May 2026 — Phase 6: deep memory + voice biometrics

ChromaDB vector store wired in as Tier 2 semantic memory — relevant past conversations retrieved per subject on every interaction
Semantic blend in context retrieval — structured facts and semantic history combined before LLM call
LLM-driven contradiction detection — when committing new facts, Floyd checks for conflicts with existing memory and flags them
Identity merges propagated to ChromaDB — renaming a face updates semantic history too
ECAPA-TDNN voice biometrics — SpeakerIdentifier runs alongside vision; voice enrollment from audio segments; per-row-normalized centroids, score clamping, and encoder failure paths hardened
Passive voice enrollment — two-phase system: bootstrap enrollment from first segments, then self-verified against growing embedding pool; /api/stt/enroll_status and /api/stt/enroll_complete endpoints
resolve_attribution — voice ID takes priority over vision when a speaker is confirmed; multi-modal identity is now the default
max_face_count on /api/vision/focus_at and TemporalDiarizer — limits active tracking to the N closest faces
Proximity gate relaxed from 15% to 7% of frame area — enrolls faces at greater distance
LLM executor fixed — no more per-call thread leaks; cost metric no longer corrupted by nested calls

Architecture

Four independent processes communicating via HTTP and WebSocket. Any module can be restarted independently; scale out to multiple machines by changing one URL in the config.

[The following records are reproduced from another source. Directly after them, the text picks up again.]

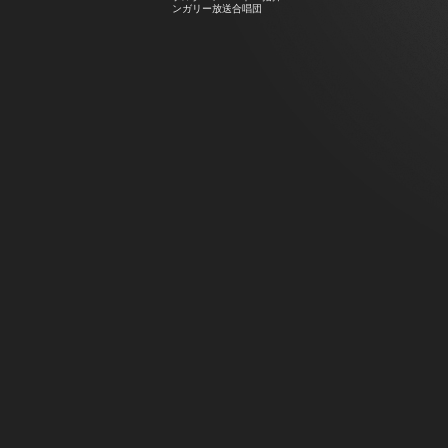
ンガリー放送合唱団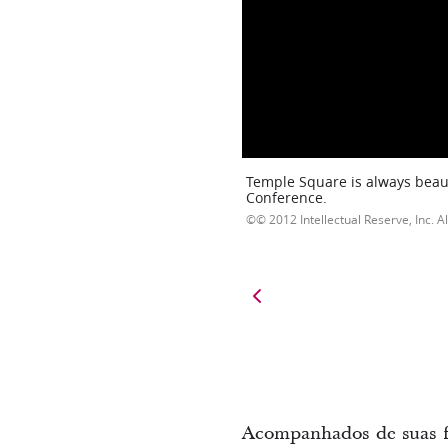
Temple Square is always beaut
Conference.
© 2012 Intellectual Reserve, Inc. Al
Acompanhados de suas fa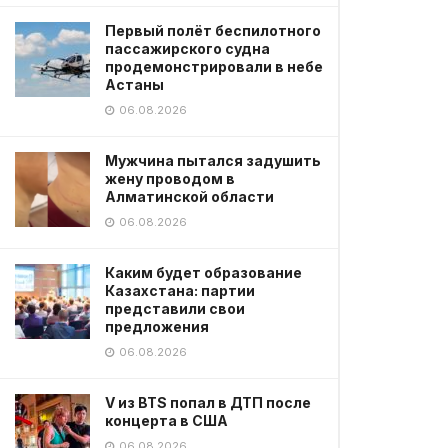
Первый полёт беспилотного
пассажирского судна
продемонстрировали в небе
Астаны
06.08.2026
Мужчина пытался задушить
жену проводом в
Алматинской области
06.08.2026
Каким будет образование
Казахстана: партии
представили свои
предложения
06.08.2026
V из BTS попал в ДТП после
концерта в США
06.08.2026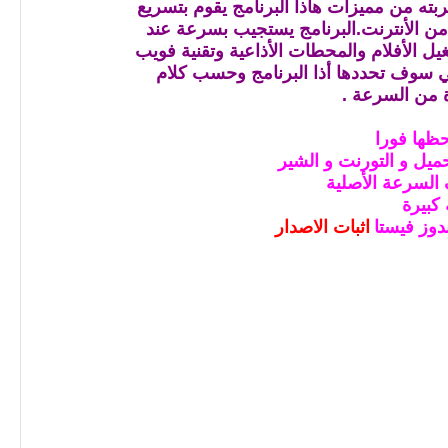
ته من مميزات هاذا البرنامج يقوم بتسريع
من الأنترنت.البرنامج يستجيب بسرعة عند
يل الأفلام والمحطات الأذاعية وتقنية فويب
ي سوف تحددها أذا البرنامج وحسب كلام
 من السرعة .
حظها فورا
حميل و التورنت و الشير
 كبيرة
دوز فيستا
اثبات الاصدار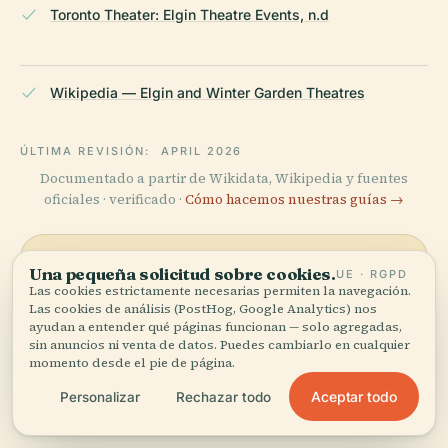
Toronto Theater: Elgin Theatre Events, n.d
Wikipedia — Elgin and Winter Garden Theatres
ÚLTIMA REVISIÓN:
APRIL 2026
Documentado a partir de Wikidata, Wikipedia y fuentes
oficiales · verificado ·
Cómo hacemos nuestras guías →
Una pequeña solicitud sobre cookies.
UE · RGPD
Explora la zona
Las cookies estrictamente necesarias permiten la navegación.
Las cookies de análisis (PostHog, Google Analytics) nos
Ve Elgin And Winter Garden
Ver mapa
ayudan a entender qué páginas funcionan — solo agregadas,
Theatre Centre en el mapa y
sin anuncios ni venta de datos. Puedes cambiarlo en cualquier
descubre qué hay cerca.
momento desde el pie de página.
Aceptar todo
Personalizar
Rechazar todo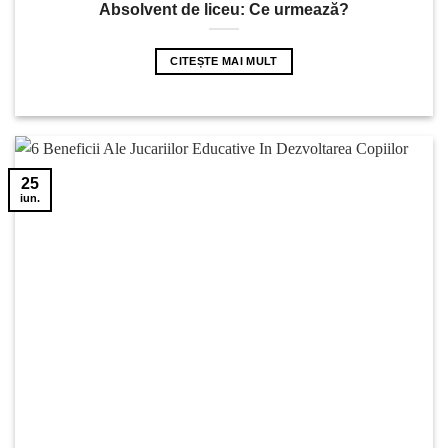
Absolvent de liceu: Ce urmează?
CITEȘTE MAI MULT
25
iun.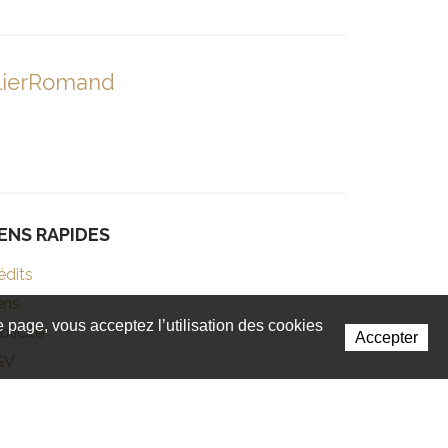
lierRomand
IENS RAPIDES
édits
ens
te page, vous acceptez l’utilisation des cookies
blicité
Accepter
GV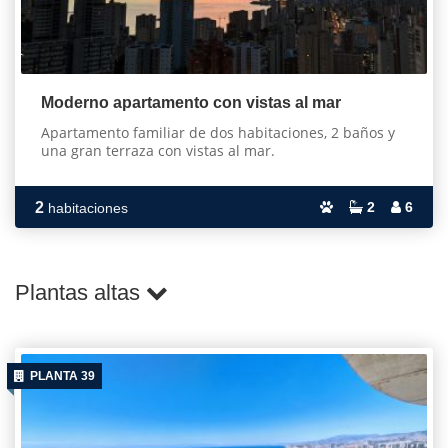
Moderno apartamento con vistas al mar
Apartamento familiar de dos habitaciones, 2 baños y
una gran terraza con vistas al mar.
2
2
6
habitaciones
Plantas altas
PLANTA 39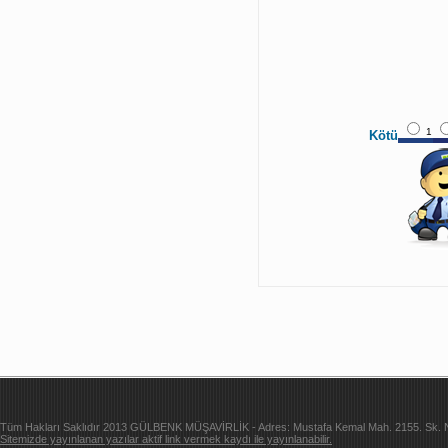
1
Kötü
Tüm Hakları Saklıdır 2013 GÜLBENK MÜŞAVİRLİK - Adres: Mustafa Kemal Mah. 2155. Sk. Ne
Sitemizde yayınlanan yazılar aktif link vermek kaydı ile yayınlanabilir.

Vision — Face detection, tracking, recognition; posts state to Middleware
Middleware — FastAPI: LLM bridge, memory/RAG, TTS, attention gating, permission spine, Telegram/MCP surfaces
STT — Mic capture, VAD, Whisper transcription, wake-word detection; posts to Middleware
Eyes — Pygame UI, 280×192 native, 4× scaled, 10 FPS hard cap

Vision and STT share cuda:0. Memory and embeddings run on CPU. VRAM is for seeing and hearing, not for indexing.